[[ Document segment open ]]
QTS Realty Trust (NYSE: QTS) operates 26 data center facilities across the United States and two more in the Netherlands, with more than 7 million square feet of space dedicated to providing technology infrastructure and connectivity to more than 1,200 customers.
Data centers that provide mission-critical uptime to countless businesses and individuals are a poster child for essential businesses, and QTS, based in the Kansas City suburb of Overland Park, Kansas, is one of only five real estate investment trusts (REITs) in that subset of industrial REITS.
The other four are Digital Realty Trust (NYSE: DLR), Equinix (NASDAQ: EQIX), CyrusOne (NASDAQ: CONE), and CoreSite Realty (NYSE: COR) -- and with a market cap of $4.2 billion as of Aug. 21, QTS is the smallest by that particular measure, although at $6 billion, CoreSite is close. CyrusOne was at $10 billion at that point, Digital Realty and Equinix at $43 billion and $69 billion, respectively.
All these businesses should presumably benefit now and going forward for one obvious reason: They provide off-site data services, which have been skyrocketing in use for years and the value of which was only underscored by the pandemic.
So, is QTS a buy? That's a definite maybe.
Paying a dividend while growing FFO
REITs are required to pass along most of their earnings to shareholders, and in this case, QTS' Board of Directors has authorized a cash dividend of $0.47 per share on its common stock for the third quarter of 2020. That's while many other dividend-paying REITs suspended theirs.
For the second quarter, QTS reported net income of $10.2 million, up significantly from the $7.5 million in the year-ago quarter, on total revenue of $131.6 million, up 10.5%, from the second quarter of 2019.
That key measure of funds from operations (FFO) also was positive for the quarter, at $48.7 million compared with $40.8 million from the year-ago quarter.
The company also said it has signed a contract for a mega center for a federal agency and that it renewed $19.6 million in leases at an average annualized increase of 2.6% in rent. That's a positive in an environment where rental increases can be hard to come by.
Reasons for optimism about future business
QTS generates income from three customer verticals: hybrid colocation, hyperscale, and federal contracts.
As chairman and CEO Chad Williams, who founded the company in 2003, said in his company's July 28 earnings call: "Enterprises' and hyperscale customers' appetite for data is accelerating, and we're able to serve an important role in unlocking the various data sets enabling key services that are critical for customers to effectively manage their mission-critical IT infrastructure.
[[ Document segment closed ]]
* _Tasks_:
(a) Update the QTS Realty Trust piece, starting at "Data centers that" and stopping after "and $69 billion, respectively.", and swap "market cap" for "market capitalization".
(b) Carry the QTS Realty Trust piece forward from its last sentence.
[[ Dataset open ]]
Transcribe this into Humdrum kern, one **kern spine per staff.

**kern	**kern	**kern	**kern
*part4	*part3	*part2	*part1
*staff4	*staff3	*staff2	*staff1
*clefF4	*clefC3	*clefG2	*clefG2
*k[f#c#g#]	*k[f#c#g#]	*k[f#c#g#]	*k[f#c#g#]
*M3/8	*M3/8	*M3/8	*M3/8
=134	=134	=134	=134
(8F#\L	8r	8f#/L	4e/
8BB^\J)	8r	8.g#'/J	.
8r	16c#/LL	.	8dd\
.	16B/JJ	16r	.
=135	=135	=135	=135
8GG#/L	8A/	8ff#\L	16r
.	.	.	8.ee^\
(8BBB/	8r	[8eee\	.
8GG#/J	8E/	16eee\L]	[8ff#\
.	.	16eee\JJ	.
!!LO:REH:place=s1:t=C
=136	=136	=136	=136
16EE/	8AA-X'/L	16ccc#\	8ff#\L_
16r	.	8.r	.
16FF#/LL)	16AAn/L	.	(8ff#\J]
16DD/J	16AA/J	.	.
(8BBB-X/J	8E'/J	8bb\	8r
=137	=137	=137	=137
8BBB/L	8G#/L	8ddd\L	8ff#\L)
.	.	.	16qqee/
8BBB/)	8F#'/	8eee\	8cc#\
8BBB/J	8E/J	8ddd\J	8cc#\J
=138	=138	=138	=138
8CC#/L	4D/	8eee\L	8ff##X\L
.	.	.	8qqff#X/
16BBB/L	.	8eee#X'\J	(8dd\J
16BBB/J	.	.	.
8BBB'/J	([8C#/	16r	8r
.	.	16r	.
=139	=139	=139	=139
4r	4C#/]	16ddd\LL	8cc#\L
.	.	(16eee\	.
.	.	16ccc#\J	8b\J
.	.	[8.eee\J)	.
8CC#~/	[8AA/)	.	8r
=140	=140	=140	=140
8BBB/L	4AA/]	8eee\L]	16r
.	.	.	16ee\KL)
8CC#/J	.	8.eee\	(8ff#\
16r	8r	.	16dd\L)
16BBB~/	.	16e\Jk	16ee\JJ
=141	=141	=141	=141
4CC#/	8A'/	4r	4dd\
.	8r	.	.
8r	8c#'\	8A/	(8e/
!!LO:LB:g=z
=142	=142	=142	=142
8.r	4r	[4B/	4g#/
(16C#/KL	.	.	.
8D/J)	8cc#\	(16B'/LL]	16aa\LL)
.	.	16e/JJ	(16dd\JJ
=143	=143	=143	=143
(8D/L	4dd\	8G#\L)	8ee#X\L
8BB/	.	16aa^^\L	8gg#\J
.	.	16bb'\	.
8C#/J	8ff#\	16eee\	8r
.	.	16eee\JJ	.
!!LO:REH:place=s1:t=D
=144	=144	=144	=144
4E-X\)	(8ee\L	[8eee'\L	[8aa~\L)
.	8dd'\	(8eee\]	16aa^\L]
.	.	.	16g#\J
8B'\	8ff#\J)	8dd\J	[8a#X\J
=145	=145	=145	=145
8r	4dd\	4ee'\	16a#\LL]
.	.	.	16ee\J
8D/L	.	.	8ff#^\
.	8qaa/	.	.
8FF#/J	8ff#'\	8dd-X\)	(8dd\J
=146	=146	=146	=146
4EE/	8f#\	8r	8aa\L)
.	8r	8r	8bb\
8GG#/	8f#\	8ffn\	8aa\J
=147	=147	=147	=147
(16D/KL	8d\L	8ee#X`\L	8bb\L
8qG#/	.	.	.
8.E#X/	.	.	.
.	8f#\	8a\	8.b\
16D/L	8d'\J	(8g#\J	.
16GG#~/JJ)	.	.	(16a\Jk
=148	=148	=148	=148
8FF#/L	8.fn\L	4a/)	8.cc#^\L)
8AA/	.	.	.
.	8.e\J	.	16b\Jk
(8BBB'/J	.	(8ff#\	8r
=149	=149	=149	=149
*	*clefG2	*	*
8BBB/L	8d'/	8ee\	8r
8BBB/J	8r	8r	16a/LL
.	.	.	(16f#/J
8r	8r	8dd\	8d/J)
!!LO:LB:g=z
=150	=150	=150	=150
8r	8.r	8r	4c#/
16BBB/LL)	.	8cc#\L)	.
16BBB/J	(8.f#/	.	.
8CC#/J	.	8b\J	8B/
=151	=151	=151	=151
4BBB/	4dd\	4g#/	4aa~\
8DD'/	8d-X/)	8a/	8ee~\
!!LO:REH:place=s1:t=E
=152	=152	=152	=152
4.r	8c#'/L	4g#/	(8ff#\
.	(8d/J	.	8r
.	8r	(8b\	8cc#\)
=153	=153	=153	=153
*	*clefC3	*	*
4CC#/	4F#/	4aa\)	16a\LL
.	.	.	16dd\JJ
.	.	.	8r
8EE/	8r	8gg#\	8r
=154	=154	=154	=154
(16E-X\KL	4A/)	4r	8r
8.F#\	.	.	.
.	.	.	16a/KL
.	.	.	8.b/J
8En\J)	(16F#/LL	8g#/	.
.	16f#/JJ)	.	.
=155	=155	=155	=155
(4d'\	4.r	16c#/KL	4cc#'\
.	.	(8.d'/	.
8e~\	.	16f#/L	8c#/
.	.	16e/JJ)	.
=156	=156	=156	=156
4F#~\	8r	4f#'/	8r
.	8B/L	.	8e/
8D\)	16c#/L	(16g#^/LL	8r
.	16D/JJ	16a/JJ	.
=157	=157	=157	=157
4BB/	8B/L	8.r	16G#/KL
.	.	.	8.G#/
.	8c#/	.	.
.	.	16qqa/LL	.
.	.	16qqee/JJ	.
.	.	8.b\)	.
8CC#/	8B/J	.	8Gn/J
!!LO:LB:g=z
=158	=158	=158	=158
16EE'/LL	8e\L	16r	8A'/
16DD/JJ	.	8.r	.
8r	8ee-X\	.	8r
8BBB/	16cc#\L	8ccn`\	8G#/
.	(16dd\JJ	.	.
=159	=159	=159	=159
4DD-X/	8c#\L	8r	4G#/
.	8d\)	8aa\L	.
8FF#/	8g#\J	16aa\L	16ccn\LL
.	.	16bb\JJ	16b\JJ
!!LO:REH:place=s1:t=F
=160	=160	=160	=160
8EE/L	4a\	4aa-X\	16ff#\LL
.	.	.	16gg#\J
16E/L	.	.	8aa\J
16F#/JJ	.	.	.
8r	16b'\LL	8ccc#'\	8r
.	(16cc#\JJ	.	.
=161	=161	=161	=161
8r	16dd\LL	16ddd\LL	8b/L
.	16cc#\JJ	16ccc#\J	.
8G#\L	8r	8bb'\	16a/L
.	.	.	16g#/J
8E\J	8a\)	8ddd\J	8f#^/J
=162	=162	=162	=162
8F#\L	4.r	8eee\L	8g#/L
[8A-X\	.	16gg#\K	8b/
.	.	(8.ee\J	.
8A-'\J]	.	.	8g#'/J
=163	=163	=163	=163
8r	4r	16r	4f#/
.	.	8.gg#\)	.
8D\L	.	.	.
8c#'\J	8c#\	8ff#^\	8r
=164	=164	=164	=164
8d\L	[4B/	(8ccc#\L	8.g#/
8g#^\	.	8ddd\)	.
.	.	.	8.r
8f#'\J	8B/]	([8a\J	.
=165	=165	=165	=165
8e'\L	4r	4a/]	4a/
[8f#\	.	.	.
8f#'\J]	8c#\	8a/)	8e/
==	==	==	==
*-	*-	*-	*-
[[ Dataset closed ]]
* _Results of the exercise_:
(a)
Data centers that provide mission-critical uptime to countless businesses and individuals are a poster child for essential businesses, and QTS, based in the Kansas City suburb of Overland Park, Kansas, is one of only five real estate investment trusts (REITs) in that subset of industrial REITS.
The other four are Digital Realty Trust (NYSE: DLR), Equinix (NASDAQ: EQIX), CyrusOne (NASDAQ: CONE), and CoreSite Realty (NYSE: COR) -- and with a market capitalization of $4.2 billion as of Aug. 21, QTS is the smallest by that particular measure, although at $6 billion, CoreSite is close. CyrusOne was at $10 billion at that point, Digital Realty and Equinix at $43 billion and $69 billion, respectively.

(b)
"This is particularly true during the COVID-19 pandemic, which has significantly limited customers' ability to physically manage their IT assets on-site and increased their appreciation for SDP's (QTS's software-defined data center platform) capability to enable remote infrastructure tracking and management."
As the pandemic got legs, in fact, the company says it saw unique logins grow by 20% among its more than 1,200 customers from the first quarter to the second and that overall engagement with its core platform has roughly doubled from pre-COVID-19 metrics.
Along with that came an 85% jump in quarterly signings for IP bandwidth upgrades as well as other large increases in expanded remote services.
All this is additional revenue that the company says is high-margin revenue that will bolster the revenue that its data center real estate already generates.
The future business also looks steady
Along with those second-quarter renewals, which was the third consecutive quarter where leasing results were at or about $20 million, the company says it has a backlog of signed, but not yet commenced, annualized revenue of approximately $111 million at the end of the quarter. A predominance of five- to 10-year contracts also lends stability.
"In an environment where COVID-19 is creating far-reaching disruptions and uncertainty across a variety of industries, we're pleased that the significant backlog continues to provide strong visibility into our future growth," Williams, the founder, and CEO, said in the earnings call.
Modest dividend yield, maybe room to grow
Meanwhile, that $0.47 per share declared for the third quarter continues a history of steadily growing dividends that has seen its payback per share rise from $0.24 a share at the end of 2013.
While the current yield of 2.78% is lower than the average of 2.96% for industrial REITs, it's still higher than bonds and other fixed-income instruments right now, and with the essential nature of its business, probably as reliable.
The stock price, too, could have room to grow. QTS closed at $67.83 on Aug. 21 after dipping as low as about $43 in March. The latest price puts it at close to its 52-week high of $72.60, but again, for a long-term hold, this issue deserves some consideration.
There are higher yields available, certainly, and stocks that appear to have more room to run to previous highs, but QTS Realty Trust does have a long track record in a relatively new industry that arguably is about as essential as anything nowadays short of selling food and shelter.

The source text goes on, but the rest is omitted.